3. Begeleid wonen of maatschappelijke opvang

Veroordeelde moet gedurende de proeftijd verblijven in een instelling voor begeleid wonen of maatschappelijke opvang, te bepalen door de reclassering, en moet zich houden aan de huisregels en het dagprogramma dat de instelling in overleg met de reclassering voor hem heeft opgesteld. Het verblijf duurt de gehele proeftijd of zoveel korter als de reclassering nodig vindt.
Geeft aan Reclassering Nederland de opdracht als bedoeld in artikel 14c, zesde lid, van het Wetboek van Strafrecht toezicht te houden op de naleving van de voorwaarden en de veroordeelde ten behoeve daarvan te begeleiden.
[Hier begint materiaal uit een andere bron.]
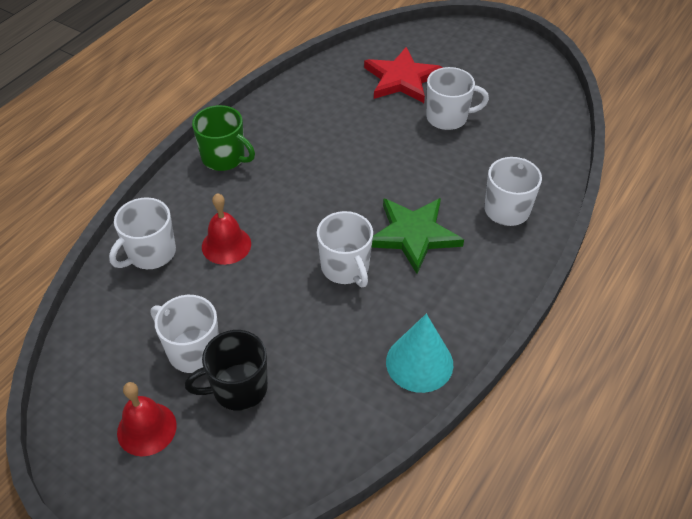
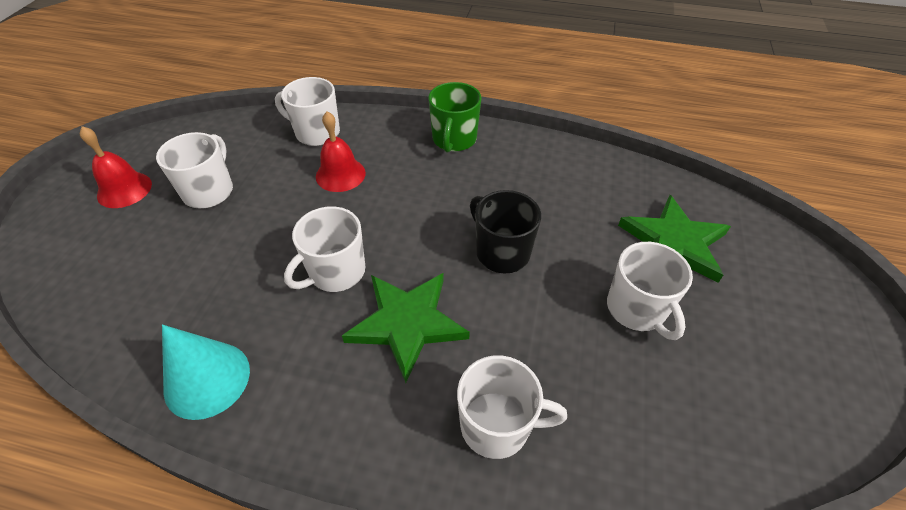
camera: 70 degrees right, 0 degrees up
(238, 388) = (167, 233): black mug -> black mug (501, 252)
(401, 79) = (674, 242): red star -> green star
Voorwaarden daarbij zijn dat de veroordeelde gedurende de proeftijd:
  • ten behoeve van het vaststellen van zijn identiteit medewerking zal verlenen aan het nemen van een of meer vingerafdrukken of een identiteitsbewijs als bedoeld in artikel 1 van de Wet op de identificatieplicht ter inzage aanbiedt;
  • medewerking verleent aan het reclasseringstoezicht, bedoeld in artikel 14c, zesde lid, van het Wetboek van Strafrecht, daaronder begrepen de medewerking aan huisbezoeken en het zich melden bij de reclassering zo vaak en zolang als de reclassering dit noodzakelijk acht.
Gelast de tenuitvoerlegging van de bij genoemd vonnis van 31 juli 2017 opgelegde voorwaardelijke straf, namelijk een geldboete van € 200,00 (tweehonderd euro) subsidiair 4 (vier) dagen hechtenis, indien in de zaken met parketnummers 13/265990-18 (A)/13/684002-19 (B) sprake is van een onherroepelijke veroordeling.
Dit vonnis is gewezen door
mr. G.P.C. Janssen, voorzitter,
mrs. J. Thomas en H.E. Hoogendijk, rechters,
in tegenwoordigheid van mr. L.P.H. Borghans, griffier,
en uitgesproken op de openbare terechtzitting van deze rechtbank van 5 februari 2020.